Time & Location
Nov 03, 2023, 9:00 AM – 4:00 PM
1808 4th St, 1808 4th St, Meridian, MS 39301, USA
About the event
Friday-Saturday November 3-4, 2023 Adults $10 Student/Child - Free Friday Student/Child - $5 on Saturday
The 20th Anniversary Soulé Live Steam Festival in Meridian, Mississippi will show how things were made and how hard people worked back in the early 20th century. These workers’ efforts in the past have helped improve the standard of living we enjoy today. This event is hosted at historic Soulé Steam Feed Works, America’s last intact steam engine factory. Always held on the first Saturday of November, this year the festival falls on Friday and Saturday, November 3-4, 2023 from 9 a.m. to 4 p.m. This event attracts visitors from across the country. Last year visitors came from 21 states. The founders of the Industrial Heritage Museum and Soulé Live Steam Festival, believe that preserving and interpreting America’s industrial heritage is very important.
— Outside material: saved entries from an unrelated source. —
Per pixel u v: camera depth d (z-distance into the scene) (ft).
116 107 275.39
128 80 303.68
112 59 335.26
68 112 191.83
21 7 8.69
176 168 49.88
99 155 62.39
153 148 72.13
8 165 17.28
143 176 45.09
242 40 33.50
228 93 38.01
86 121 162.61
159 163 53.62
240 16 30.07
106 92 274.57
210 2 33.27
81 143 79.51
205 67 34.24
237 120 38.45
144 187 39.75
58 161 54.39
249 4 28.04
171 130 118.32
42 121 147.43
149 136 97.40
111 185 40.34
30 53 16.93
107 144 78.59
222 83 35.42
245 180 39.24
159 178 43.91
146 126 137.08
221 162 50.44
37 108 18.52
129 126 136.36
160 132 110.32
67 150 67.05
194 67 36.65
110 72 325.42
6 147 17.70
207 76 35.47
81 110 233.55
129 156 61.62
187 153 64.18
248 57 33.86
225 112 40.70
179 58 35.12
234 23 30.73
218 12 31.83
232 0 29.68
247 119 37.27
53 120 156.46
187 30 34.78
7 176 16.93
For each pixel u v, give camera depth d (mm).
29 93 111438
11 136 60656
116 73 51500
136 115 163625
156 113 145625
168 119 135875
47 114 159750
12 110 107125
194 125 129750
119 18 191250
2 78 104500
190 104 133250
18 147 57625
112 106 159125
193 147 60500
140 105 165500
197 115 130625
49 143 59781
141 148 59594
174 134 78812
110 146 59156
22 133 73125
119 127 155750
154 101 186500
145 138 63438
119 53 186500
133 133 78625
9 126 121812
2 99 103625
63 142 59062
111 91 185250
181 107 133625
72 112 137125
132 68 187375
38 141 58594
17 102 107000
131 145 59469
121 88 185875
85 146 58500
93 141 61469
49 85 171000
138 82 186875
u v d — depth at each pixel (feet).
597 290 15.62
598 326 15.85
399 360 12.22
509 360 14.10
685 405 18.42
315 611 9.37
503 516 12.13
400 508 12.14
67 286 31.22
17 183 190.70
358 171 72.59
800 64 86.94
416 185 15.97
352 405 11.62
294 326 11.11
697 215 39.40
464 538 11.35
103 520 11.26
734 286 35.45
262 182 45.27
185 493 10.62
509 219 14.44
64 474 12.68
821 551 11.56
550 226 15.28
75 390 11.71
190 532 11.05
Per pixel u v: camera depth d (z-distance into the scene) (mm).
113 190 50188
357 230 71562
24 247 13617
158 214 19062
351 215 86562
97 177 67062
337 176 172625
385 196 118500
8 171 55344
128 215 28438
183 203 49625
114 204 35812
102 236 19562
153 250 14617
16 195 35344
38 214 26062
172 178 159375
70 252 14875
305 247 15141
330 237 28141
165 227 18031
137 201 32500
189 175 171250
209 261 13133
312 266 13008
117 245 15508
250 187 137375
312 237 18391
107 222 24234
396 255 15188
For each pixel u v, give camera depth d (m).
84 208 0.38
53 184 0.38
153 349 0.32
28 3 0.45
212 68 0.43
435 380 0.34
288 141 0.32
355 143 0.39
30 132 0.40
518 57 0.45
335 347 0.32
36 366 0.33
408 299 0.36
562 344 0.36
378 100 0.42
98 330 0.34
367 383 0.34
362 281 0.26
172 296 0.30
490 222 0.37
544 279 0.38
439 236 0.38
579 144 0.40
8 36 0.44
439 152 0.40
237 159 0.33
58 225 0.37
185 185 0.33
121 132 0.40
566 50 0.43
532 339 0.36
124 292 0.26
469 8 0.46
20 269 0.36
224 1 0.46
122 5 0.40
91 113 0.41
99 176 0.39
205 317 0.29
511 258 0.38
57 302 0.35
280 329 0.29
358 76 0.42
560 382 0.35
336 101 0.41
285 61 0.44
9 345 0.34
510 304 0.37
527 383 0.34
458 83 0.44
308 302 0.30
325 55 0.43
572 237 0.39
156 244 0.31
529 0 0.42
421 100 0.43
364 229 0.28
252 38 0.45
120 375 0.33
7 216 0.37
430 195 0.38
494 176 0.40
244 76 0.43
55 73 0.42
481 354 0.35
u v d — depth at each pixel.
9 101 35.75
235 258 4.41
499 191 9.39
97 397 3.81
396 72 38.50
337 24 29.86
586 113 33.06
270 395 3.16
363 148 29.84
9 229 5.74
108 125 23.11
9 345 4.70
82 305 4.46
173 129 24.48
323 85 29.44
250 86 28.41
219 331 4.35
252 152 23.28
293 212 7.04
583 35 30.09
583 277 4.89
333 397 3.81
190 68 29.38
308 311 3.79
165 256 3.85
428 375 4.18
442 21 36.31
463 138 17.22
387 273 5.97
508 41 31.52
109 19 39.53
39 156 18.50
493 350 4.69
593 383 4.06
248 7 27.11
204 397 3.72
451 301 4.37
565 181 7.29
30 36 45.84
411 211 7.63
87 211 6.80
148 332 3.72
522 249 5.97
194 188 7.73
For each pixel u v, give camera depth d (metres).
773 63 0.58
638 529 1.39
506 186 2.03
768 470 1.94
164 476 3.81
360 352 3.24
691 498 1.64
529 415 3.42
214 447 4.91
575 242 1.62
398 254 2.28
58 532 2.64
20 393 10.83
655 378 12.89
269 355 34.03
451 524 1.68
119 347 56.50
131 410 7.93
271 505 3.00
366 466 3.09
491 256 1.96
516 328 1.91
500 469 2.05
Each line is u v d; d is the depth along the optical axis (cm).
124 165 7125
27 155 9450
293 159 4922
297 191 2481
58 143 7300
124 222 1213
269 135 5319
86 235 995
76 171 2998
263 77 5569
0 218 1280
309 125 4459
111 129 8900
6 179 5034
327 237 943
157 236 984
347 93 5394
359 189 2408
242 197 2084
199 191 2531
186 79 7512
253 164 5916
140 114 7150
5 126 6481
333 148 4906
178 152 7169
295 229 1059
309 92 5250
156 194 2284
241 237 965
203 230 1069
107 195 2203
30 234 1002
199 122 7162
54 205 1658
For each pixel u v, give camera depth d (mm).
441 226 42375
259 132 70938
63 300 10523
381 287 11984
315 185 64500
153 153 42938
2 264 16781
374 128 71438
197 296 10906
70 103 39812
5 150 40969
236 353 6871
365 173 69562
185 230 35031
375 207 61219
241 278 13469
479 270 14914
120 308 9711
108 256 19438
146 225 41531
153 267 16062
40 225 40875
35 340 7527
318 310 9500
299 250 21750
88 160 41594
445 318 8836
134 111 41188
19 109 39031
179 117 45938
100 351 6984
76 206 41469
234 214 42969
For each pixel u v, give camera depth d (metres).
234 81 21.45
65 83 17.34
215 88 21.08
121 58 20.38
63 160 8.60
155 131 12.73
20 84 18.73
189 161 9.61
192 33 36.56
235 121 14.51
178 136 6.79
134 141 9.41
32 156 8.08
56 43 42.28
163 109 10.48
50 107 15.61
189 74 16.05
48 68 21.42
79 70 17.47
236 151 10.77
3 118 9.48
The Soulé company closed in 2002 and was purchased by a local businessman, Jim McRae. McRae desired to preserve this important part of history. Today, only three (out of five total) similar sites have been preserved and are open to the public. Soulé Steam Feed Works historic factory site tells the story of early 20th century invention, industry and workers like no other place in America. Here visitors can see the manufacturing process from raw material to finished product. More than 100 volunteers and steam-enthusiasts work to make this museum and event possible. The Soulé factory buildings date to the turn-of-the-20th century. Most of the original equipment and fixtures still remain in place and are in operation during the festival. The 1907 machine shop still uses the original 106’-long, belt-driven drive shaft to power equipment. As you walk through the foundry—a state-of the-art industrial building when it was built in 1917—you’ll find the Paxson Cupola Furnace, which was fired by coke and produced tons of molten iron weekly. The Pattern Shop, housed on the second floor of the foundry, is complete with antique woodworking equipment. The foundry’s core-making department is another rare feature that survives.